Saved data entries
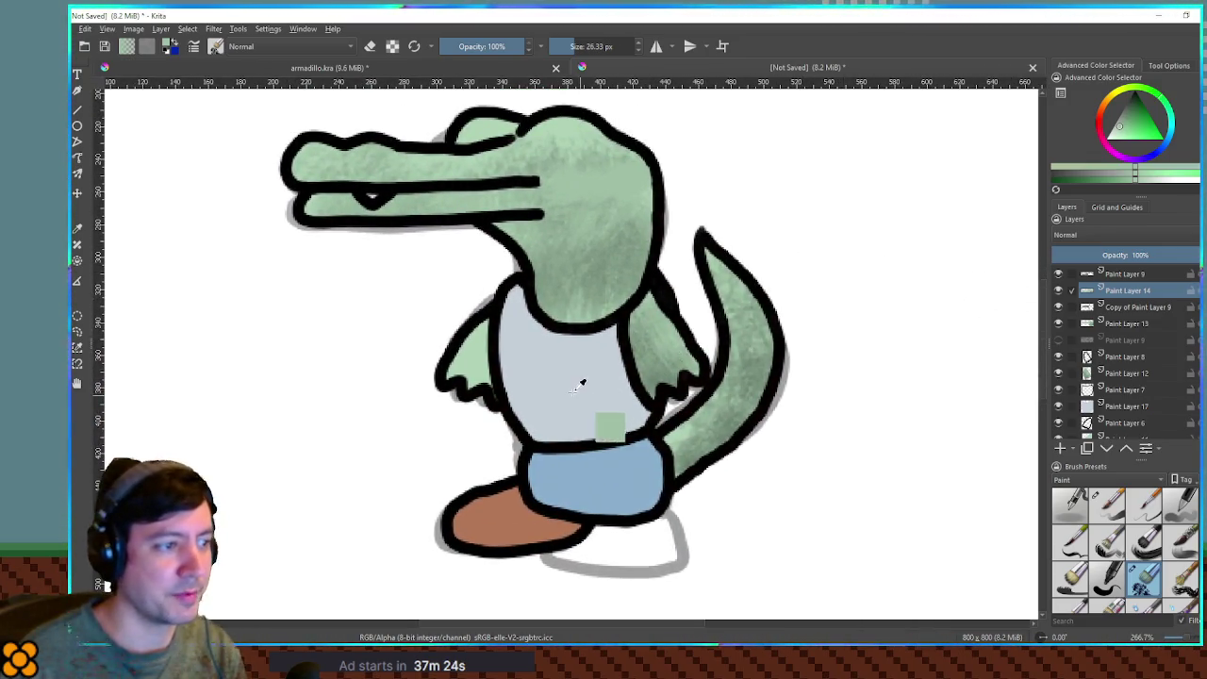
Shade the shirt on Paint Layer 17 with a greyer blue.
left_click(1119, 120)
left_click(1139, 410)
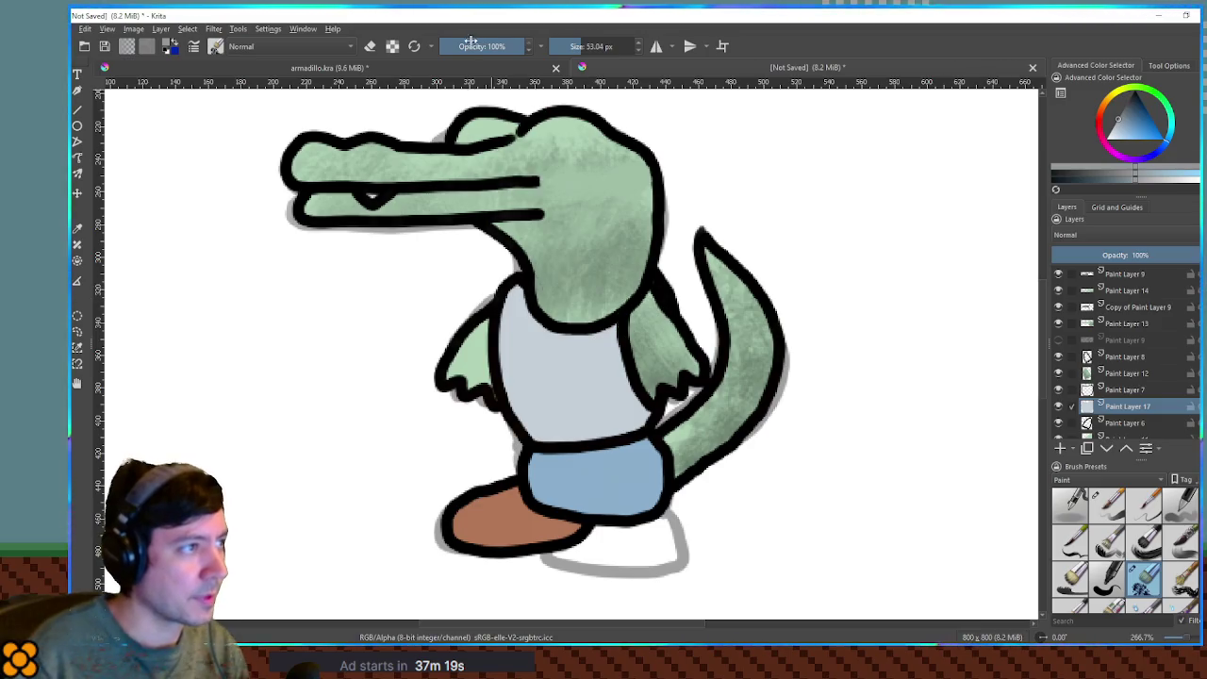
key("e")
mouse_move(575, 422)
left_mouse_down()
mouse_move(593, 390)
mouse_move(538, 337)
mouse_move(512, 405)
mouse_move(603, 405)
mouse_move(650, 332)
mouse_move(647, 405)
mouse_move(660, 415)
left_mouse_up()
left_click(689, 439, "ctrl")
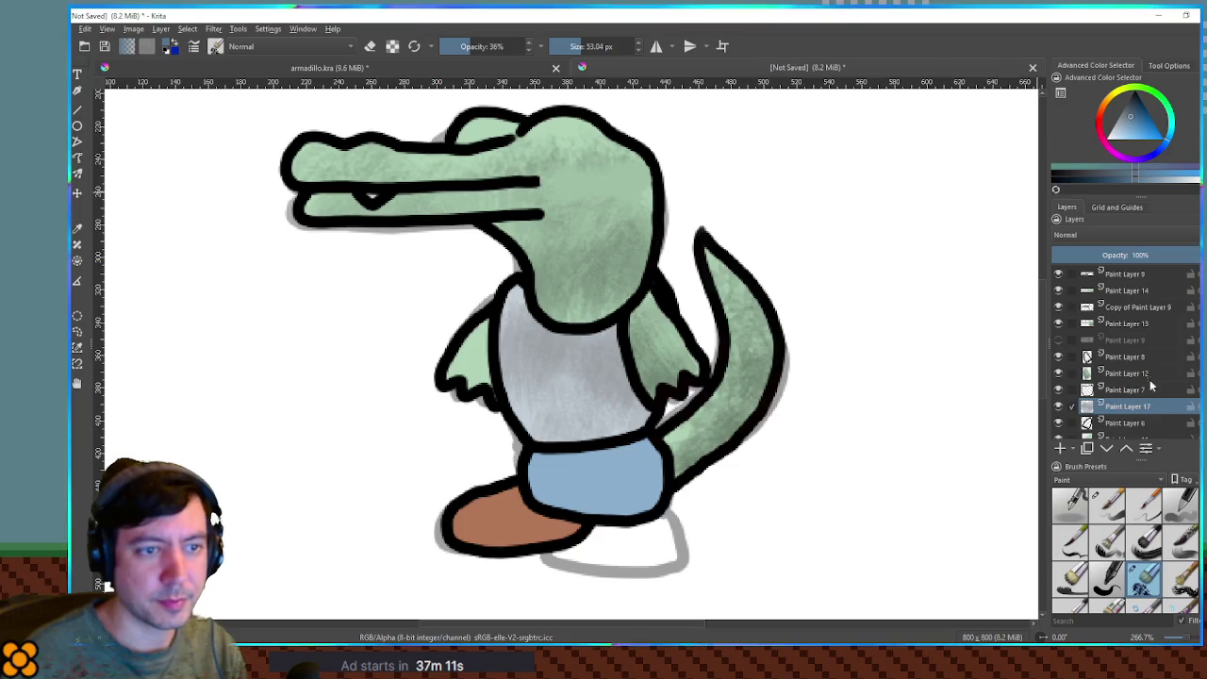
scroll(1123, 354, "down", 5)
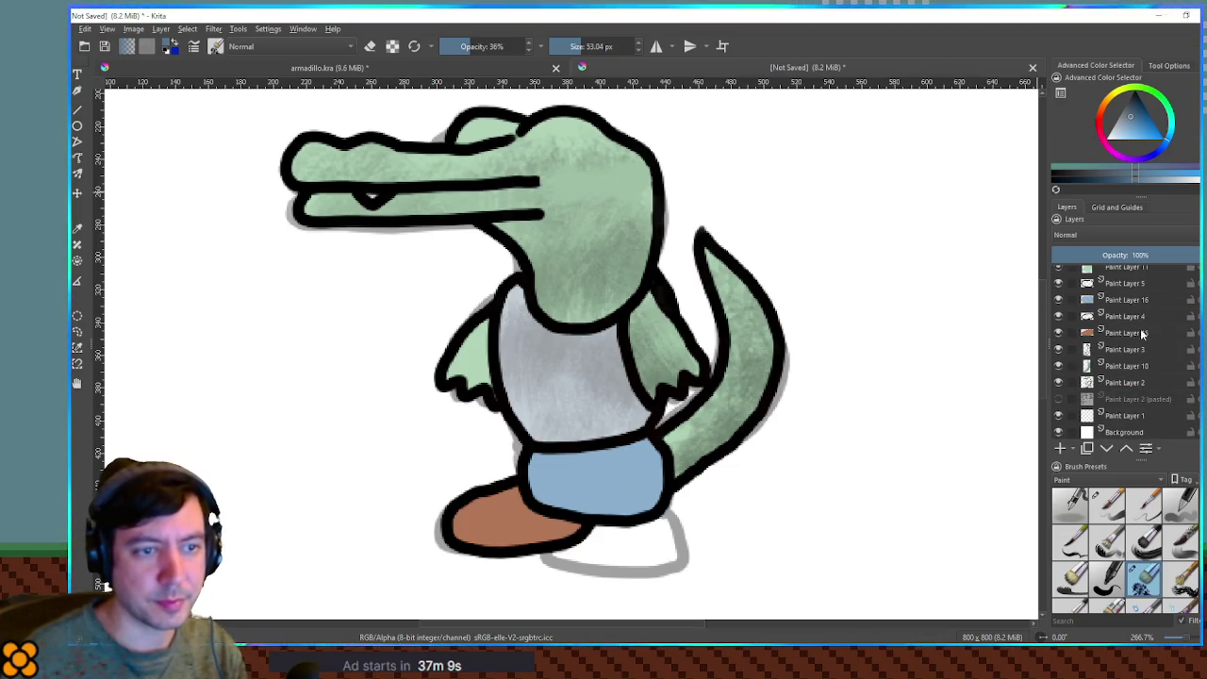
Paint the blue shorts on Paint Layer 16, then sample the shoe brown for Paint Layer 15.
left_click(1126, 298)
mouse_move(594, 490)
left_mouse_down()
mouse_move(673, 484)
mouse_move(579, 498)
mouse_move(592, 525)
mouse_move(608, 514)
left_mouse_up()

- **Work required**
In the records above, some lines hold the word "blue"; copy each such line.

- **Answer to this task**
Shade the shirt on Paint Layer 17 with a greyer blue.
Paint the blue shorts on Paint Layer 16, then sample the shoe brown for Paint Layer 15.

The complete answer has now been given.